Cagla Sokullu
Where Do We Go From Here?
Updated: May 28, 2020
I graduated from university a few days ago. My apartment on campus, I moved out of two weeks before that. My home to be is somewhere in Chicago, and not for another three months. So where is home now?
A few days before my first friend on this campus packed away her apartment into her father's car and drove away, she dragged me out of my half-packed room, in a tiny dress decidedly too thin for the cruel winds of Ithaca. I resigned and embraced my fate, and we walked in heels we had forgotten how to walk in around the most enchanting parts of campus for location hunting. My little Cornell flag I took off my wall seemed incongruous to the moment we were trying to capture. But we managed to scout a few pretty nooks around the school not infested already with sorority girl groups trying to pose in unison while complaining about how "this is not their good side", and posed for each other, mostly trying to hold in our laughter — partly from the hilariousness of our situation, partly from the awkwardness of posing on campus as passersby stare unashamedly.
After an hour or so, we had what I now know are my only graduation photos. Four years of studying, blood sweat and tears poured into work I am proud to call mine, and I get to celebrate with this photo. I am thankful for that first friend, on our last day, for dragging me in heels around our campus in the cold.

Artist without a Studio
I spent the final few months of my career in university on a campus now empty of sounds or students, on annoying Zoom meetings that barely replace the excitement of being in the classroom or in studio.
I moved out of my studio in March. In a single trip with my friend's tiny blue car, we packed up my paints, my prints hanging on the otherwise boring white walls, my screen and tablet set-up, and the many leftover paraphernalia from past installations. They fit into the car comfortably. That was the end of my studio: a few bags. From then on I didn't touch the paints, nor the prints. I kept my tablet close, but barely connected it to draw. Something didn't feel exciting about any of that right then.
Instead I wrote, and read, and thought of making art. Mostly, the poems became installations, which became my thesis. It was not what I envisioned my final art exhibition to be when I started Cornell.
And now that it was all over, what was I supposed to create? Where would I make a home for my art? Where would home be now that I packed my last one away?
More importantly than my studio or campus, I had to give up people.

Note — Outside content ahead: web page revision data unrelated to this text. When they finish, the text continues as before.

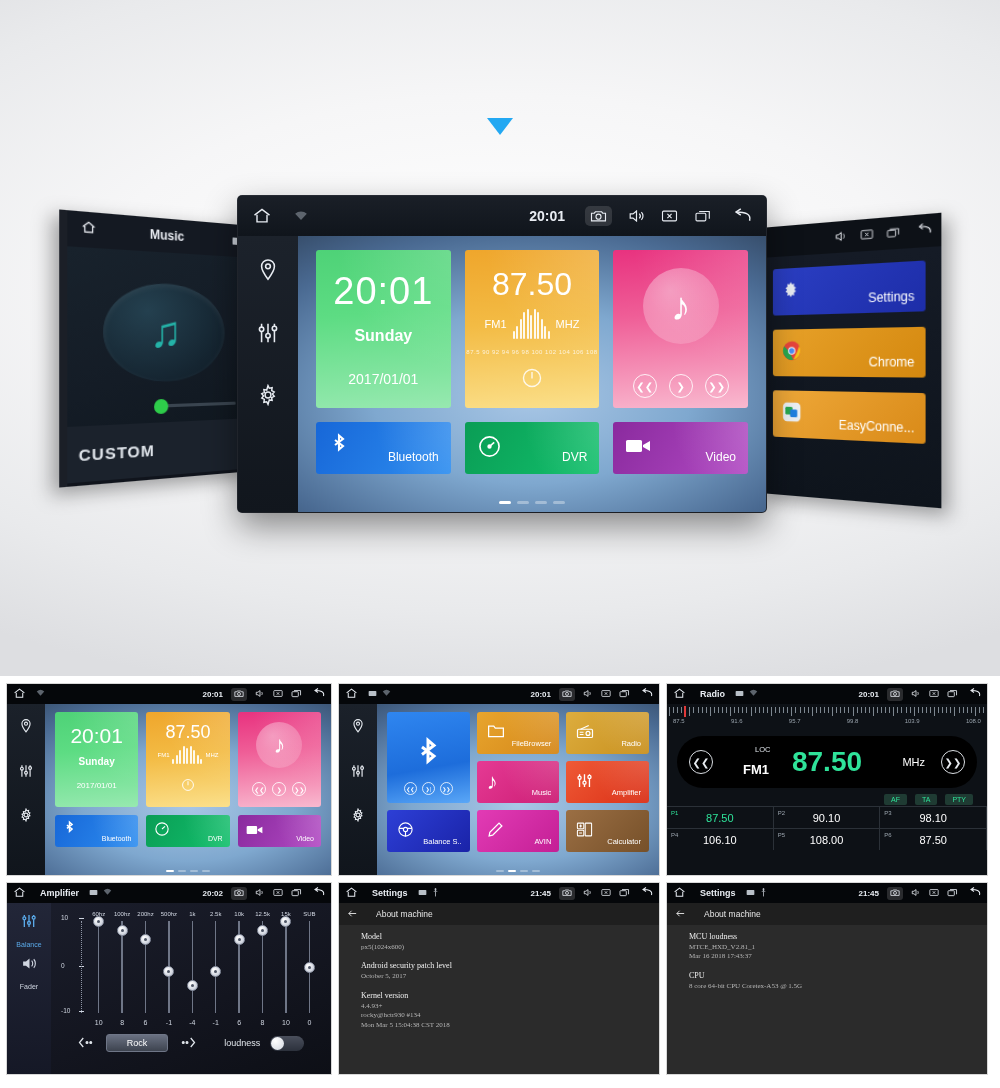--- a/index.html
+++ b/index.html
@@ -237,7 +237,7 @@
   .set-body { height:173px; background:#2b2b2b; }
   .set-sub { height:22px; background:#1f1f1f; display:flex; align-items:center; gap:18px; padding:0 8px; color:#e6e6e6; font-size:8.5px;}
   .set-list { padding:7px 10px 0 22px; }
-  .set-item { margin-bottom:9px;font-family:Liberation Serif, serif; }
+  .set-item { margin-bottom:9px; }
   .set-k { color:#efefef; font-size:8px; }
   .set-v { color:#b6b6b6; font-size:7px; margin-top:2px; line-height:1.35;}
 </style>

The ones I called home for four years, the ones I lived and breathed with, I helped them pack and close their storage boxes or suitcases, one by one, and watched them either get into their cars, or cross the security check in airports. Then it felt lonely no matter what I did. Like leaving part of one's soul, something was amiss, is amiss, no matter what.
These people had become my home. They were my family now. And then there were none. Where was home? Where would home be now that I packed my last one away into eight heavy boxes, and sent all my people around the globe?
I'm still looking for the answer to that.
This generation of graduates, more than any other I think, is stuck in that chasm between school and whatever comes after. And different than any other year, this generation was thrown into that chasm, forcefully, suddenly, some of them ripped from their houses or sent back to their hometowns without a choice (I know of people who dreaded leaving, knowing their mental health would be compromised, others whose countries closed down and they were left worrying for their families..). This generation was robbed of something, we all realize. We lost that chance to feel secure in our achievements, in our future, some of us are condemned to not knowing what is coming for their next year, when they imagined themselves working, studying, traveling. This is no one's fault, but it is a fact. This generation, us, we have lost something fundamental and precious this year.
I truly hope we all find more, better things in times to come, whatever we are pursuing in search of happiness.